If we consider the relevant concept note adopted by the government in November 2009 to be the start of digital switchover, the process has lasted for seven years. Still, a lot of important issues are pending today when they announce to switch off analog broadcasting.
In particular, the future of regional TV companies which do not have a license for digital broadcasting is vague. It is true that following amendments to the Law on Television and Radio they were allowed to continue analog transmission until a private multiplexer emerges but it is not known which audience will be watching these TV channels. The analog broadcasters will have a disadvantage against the TV companies that have a digital broadcasting license. The question is whether the latter will have any audience at all in these unequal conditions. By the way, the bidding for private multiplexer in August failed because no bids were submitted. According to the law, the next bidding will be one year later. Through this period the analog TV channels will face loss of audience and commercials. The result may be a financial crisis that may force them close earlier than a private multiplexer appears.
Coming back to the failed bidding of the private multiplexer, it should be noted that the problem is much deeper. The December 2015 amendments to the Law on Television and Radio provided that “a private multiplexer must provide multiplexing through its own electronic communication network the coverage of which should not smaller than the coverage of the public digital transmission network.”

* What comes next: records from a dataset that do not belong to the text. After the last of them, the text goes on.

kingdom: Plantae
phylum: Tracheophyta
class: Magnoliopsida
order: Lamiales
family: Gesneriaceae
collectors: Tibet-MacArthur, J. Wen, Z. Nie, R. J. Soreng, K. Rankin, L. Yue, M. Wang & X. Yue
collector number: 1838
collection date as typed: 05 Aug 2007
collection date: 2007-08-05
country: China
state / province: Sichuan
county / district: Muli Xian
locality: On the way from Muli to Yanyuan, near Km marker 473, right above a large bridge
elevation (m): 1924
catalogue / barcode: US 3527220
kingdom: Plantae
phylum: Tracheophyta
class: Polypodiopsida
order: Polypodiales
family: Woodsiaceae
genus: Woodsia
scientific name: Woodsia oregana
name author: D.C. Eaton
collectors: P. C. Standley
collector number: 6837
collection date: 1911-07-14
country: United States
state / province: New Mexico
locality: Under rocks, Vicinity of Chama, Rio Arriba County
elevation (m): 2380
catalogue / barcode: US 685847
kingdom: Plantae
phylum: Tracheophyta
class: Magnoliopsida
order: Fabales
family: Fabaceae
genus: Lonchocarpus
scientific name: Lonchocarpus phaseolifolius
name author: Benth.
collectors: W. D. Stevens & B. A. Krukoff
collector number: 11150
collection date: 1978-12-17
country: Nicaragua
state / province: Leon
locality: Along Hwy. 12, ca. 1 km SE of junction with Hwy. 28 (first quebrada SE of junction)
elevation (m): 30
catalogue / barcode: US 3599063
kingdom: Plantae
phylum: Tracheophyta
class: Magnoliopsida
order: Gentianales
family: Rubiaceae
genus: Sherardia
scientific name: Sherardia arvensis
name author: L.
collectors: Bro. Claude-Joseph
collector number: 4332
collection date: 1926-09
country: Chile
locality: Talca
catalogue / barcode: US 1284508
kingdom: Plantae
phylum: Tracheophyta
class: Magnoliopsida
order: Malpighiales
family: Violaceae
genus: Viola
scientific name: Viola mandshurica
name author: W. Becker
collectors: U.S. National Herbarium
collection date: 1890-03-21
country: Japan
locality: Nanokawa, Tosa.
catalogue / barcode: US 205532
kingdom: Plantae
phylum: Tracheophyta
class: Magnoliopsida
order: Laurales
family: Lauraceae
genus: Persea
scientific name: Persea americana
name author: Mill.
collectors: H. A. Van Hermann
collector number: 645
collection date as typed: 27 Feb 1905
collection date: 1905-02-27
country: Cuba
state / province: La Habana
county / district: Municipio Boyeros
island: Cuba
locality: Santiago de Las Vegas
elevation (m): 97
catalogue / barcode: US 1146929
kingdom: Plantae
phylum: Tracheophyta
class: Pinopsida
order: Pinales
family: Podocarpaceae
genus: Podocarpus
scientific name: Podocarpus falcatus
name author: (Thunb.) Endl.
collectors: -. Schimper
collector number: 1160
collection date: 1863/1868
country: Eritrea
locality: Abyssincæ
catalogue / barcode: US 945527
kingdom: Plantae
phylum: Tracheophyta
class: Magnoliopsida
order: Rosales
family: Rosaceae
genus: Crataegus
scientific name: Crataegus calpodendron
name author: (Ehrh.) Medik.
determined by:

It is clearly difficult to meet these requirements. In addition, such an approach may lead to monopolization and centralization and will not allow development of SMEs. The rules of licensing TV companies laid down in the current legislation is not adequate to this new digital era in the history of television.
To accelerate the emergence of private multiplexers, to create a competitive environment for business, as well as enabling conditions for the local TV channels in the regions, three journalistic organizations – Committee to Protect Freedom of Expression, Yerevan Press Club and Media Initiatives Center – have prepared two packages of draft amendments to the Law on Television and Radio.
The first package has been submitted to the heads and secretaries of six parliamentary groups. The second will be submitted to the parliament after a relevant expert discussion.
Only after legislative regulation of the issues of creation and use of private multiplexers, solving the problems of local broadcasters based in the regions, simplifying the rules of licensing TV companies will it be possible to consider that the process of digital switchover in Armenia was effective and in line with international requirements.